Ahlstrom, V. (2016). Human Factors Design Standard (DOT/FAA/HF-STD-001B). Atlantic City International Airport, NJ: Federal Aviation Administration William J. Hughes Technical Center.

30C (6) Corporate Witness

Products liability suit

Parents in litigation sued a helmet manufacturer, designer, retailer, and others after a teenage boy died while practicing for a downhill mountain bike race. Attorneys representing a defendant company involved with the helmet in the stream of commerce retained an Error Analysis consultant for its legal defense. As the company had been sold and dissolved, and to avoid seeking out numerous people from the non-existent entity to testify for one a few topics each, the court allowed the defendant to retain one individual to testify as a 30B (6) corporate witness on behalf of their client. Our consultant at length studied the defendant organization and product at issue before testifying under oath in deposition about the corporate history and structure, the helmet at issue’s intended use and design, testing standards for safety, manuals, warnings, and all prior incidents involving the helmet line reported to the company. Our work reached a conclusion that the full-face helmet worn at the time of the incident was designed and manufactured to comply with the safety standards for the jurisdiction to which the helmet was sold, including applicable Consumer Product Safety Commission (CPSC) and ASTM International standards. The helmet was in good condition and fit well at the time of the incident. Error Analysis reviewed eyewitness accounts and crash reconstruction evidence that the bicycle speed, combined with an overshot of the jump and the boy losing control, caused him to land between two jumps. Unfortunately, the landing compressed the bicycle’s suspension and forced him onto the frame causing fatal injuries to his face and head. The matter was resolved prior to trial.      
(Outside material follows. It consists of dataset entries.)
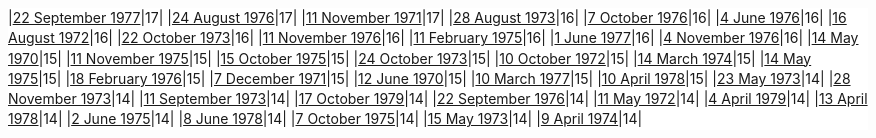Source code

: |[22 September 1977](https://historichansard.net/hofreps/1977/19770922_reps_30_hor106/)|17|
|[24 August 1976](https://historichansard.net/hofreps/1976/19760824_reps_30_hor100/)|17|
|[11 November 1971](https://historichansard.net/hofreps/1971/19711111_reps_27_hor75/)|17|
|[28 August 1973](https://historichansard.net/hofreps/1973/19730828_reps_28_hor85/)|16|
|[7 October 1976](https://historichansard.net/hofreps/1976/19761007_reps_30_hor101/)|16|
|[4 June 1976](https://historichansard.net/hofreps/1976/19760604_reps_30_hor99/)|16|
|[16 August 1972](https://historichansard.net/hofreps/1972/19720816_reps_27_hor79/)|16|
|[22 October 1973](https://historichansard.net/hofreps/1973/19731022_reps_28_hor86/)|16|
|[11 November 1976](https://historichansard.net/hofreps/1976/19761111_reps_30_hor101/)|16|
|[11 February 1975](https://historichansard.net/hofreps/1975/19750211_reps_29_hor93/)|16|
|[1 June 1977](https://historichansard.net/hofreps/1977/19770601_reps_30_hor105/)|16|
|[4 November 1976](https://historichansard.net/hofreps/1976/19761104_reps_30_hor101/)|16|
|[14 May 1970](https://historichansard.net/hofreps/1970/19700514_reps_27_hor67/)|15|
|[11 November 1975](https://historichansard.net/hofreps/1975/19751111_reps_29_hor97/)|15|
|[15 October 1975](https://historichansard.net/hofreps/1975/19751015_reps_29_hor97/)|15|
|[24 October 1973](https://historichansard.net/hofreps/1973/19731024_reps_28_hor86/)|15|
|[10 October 1972](https://historichansard.net/hofreps/1972/19721010_reps_27_hor81/)|15|
|[14 March 1974](https://historichansard.net/hofreps/1974/19740314_reps_28_hor88/)|15|
|[14 May 1975](https://historichansard.net/hofreps/1975/19750514_reps_29_hor94/)|15|
|[18 February 1976](https://historichansard.net/hofreps/1976/19760218_reps_30_hor98/)|15|
|[7 December 1971](https://historichansard.net/hofreps/1971/19711207_reps_27_hor75/)|15|
|[12 June 1970](https://historichansard.net/hofreps/1970/19700612_reps_27_hor68/)|15|
|[10 March 1977](https://historichansard.net/hofreps/1977/19770310_reps_30_hor104/)|15|
|[10 April 1978](https://historichansard.net/hofreps/1978/19780410_reps_31_hor108/)|15|
|[23 May 1973](https://historichansard.net/hofreps/1973/19730523_reps_28_hor84/)|14|
|[28 November 1973](https://historichansard.net/hofreps/1973/19731128_reps_28_hor87/)|14|
|[11 September 1973](https://historichansard.net/hofreps/1973/19730911_REPS_28_HoR85b/)|14|
|[17 October 1979](https://historichansard.net/hofreps/1979/19791017_reps_31_hor116/)|14|
|[22 September 1976](https://historichansard.net/hofreps/1976/19760922_reps_30_hor100/)|14|
|[11 May 1972](https://historichansard.net/hofreps/1972/19720511_reps_27_hor78/)|14|
|[4 April 1979](https://historichansard.net/hofreps/1979/19790404_reps_31_hor113/)|14|
|[13 April 1978](https://historichansard.net/hofreps/1978/19780413_reps_31_hor108/)|14|
|[2 June 1975](https://historichansard.net/hofreps/1975/19750602_reps_29_hor95/)|14|
|[8 June 1978](https://historichansard.net/hofreps/1978/19780608_reps_31_hor109/)|14|
|[7 October 1975](https://historichansard.net/hofreps/1975/19751007_reps_29_hor97/)|14|
|[15 May 1973](https://historichansard.net/hofreps/1973/19730515_reps_28_hor84/)|14|
|[9 April 1974](https://historichansard.net/hofreps/1974/19740409_reps_28_hor88/)|14|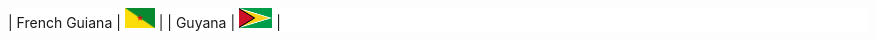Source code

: | French Guiana | <img src="https://raw.githubusercontent.com/dreamyguy/flags/master/america-south/Flag_of_French_Guiana.svg?sanitize=true" alt="French Guiana" height="20px"> |
| Guyana | <img src="https://raw.githubusercontent.com/dreamyguy/flags/master/america-south/Flag_of_Guyana.svg?sanitize=true" alt="Guyana" height="20px"> |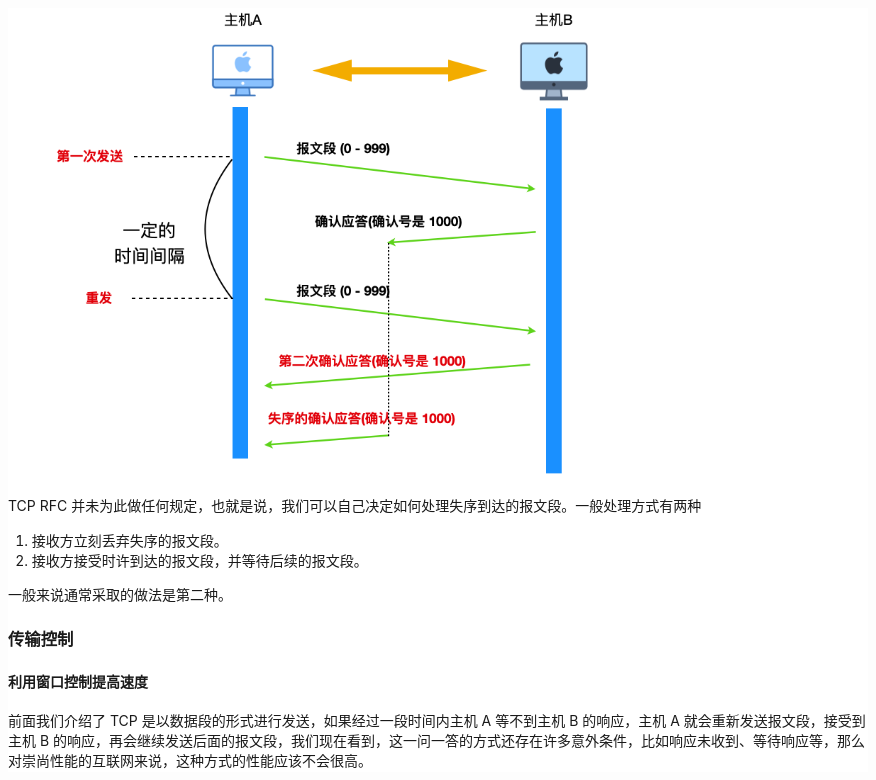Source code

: ![image-20231118164417899](/assets/blog_res/2023-10-29-NetWorkProtocol2.assets/image-20231118164417899.png)

TCP RFC 并未为此做任何规定，也就是说，我们可以自己决定如何处理失序到达的报文段。一般处理方式有两种



1. 接收方立刻丢弃失序的报文段。
2. 接收方接受时许到达的报文段，并等待后续的报文段。



一般来说通常采取的做法是第二种。



### **传输控制**



#### **利用窗口控制提高速度**



前面我们介绍了 TCP 是以数据段的形式进行发送，如果经过一段时间内主机 A 等不到主机 B 的响应，主机 A 就会重新发送报文段，接受到主机 B 的响应，再会继续发送后面的报文段，我们现在看到，这一问一答的方式还存在许多意外条件，比如响应未收到、等待响应等，那么对崇尚性能的互联网来说，这种方式的性能应该不会很高。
Understanding and Evaluating Eyewitness Testimony

Human Factors and Ergonomics Society Annual International Meeting

To provide guidance for forensic practitioners who reconstruct events based on information from eyewitness testimony, Joseph Cohen with colleagues Jeffrey Martin (San Carlos, CA) and Angela Stokes (Sioux City, IA) led an interactive session at the 62nd Human Factors and Ergonomics Society International Annual Meeting during a session by the organization’s Forensic Technical Group. The session included a review of scientific literature about the fallibility of eyewitness testimony, why it occurs, and how to understand and evaluate it during a forensic investigation. The presenters showed video-based and live-action scenarios in which eyewitness memory dynamics were discussed and demonstrated. The session included tips and techniques for field investigators for dealing with eyewitness testimony. Also discussed for the forensic practitioner were evidence-based strategies for use in evaluating and weighing its accuracy and completeness.

Martin, J. A., Cohen, J., & Stokes, A. (2018). Understanding and evaluating eyewitness recall of events. 62nd Annual International Meeting of the Human Factors and Ergonomics Society, Philadelphia, PA.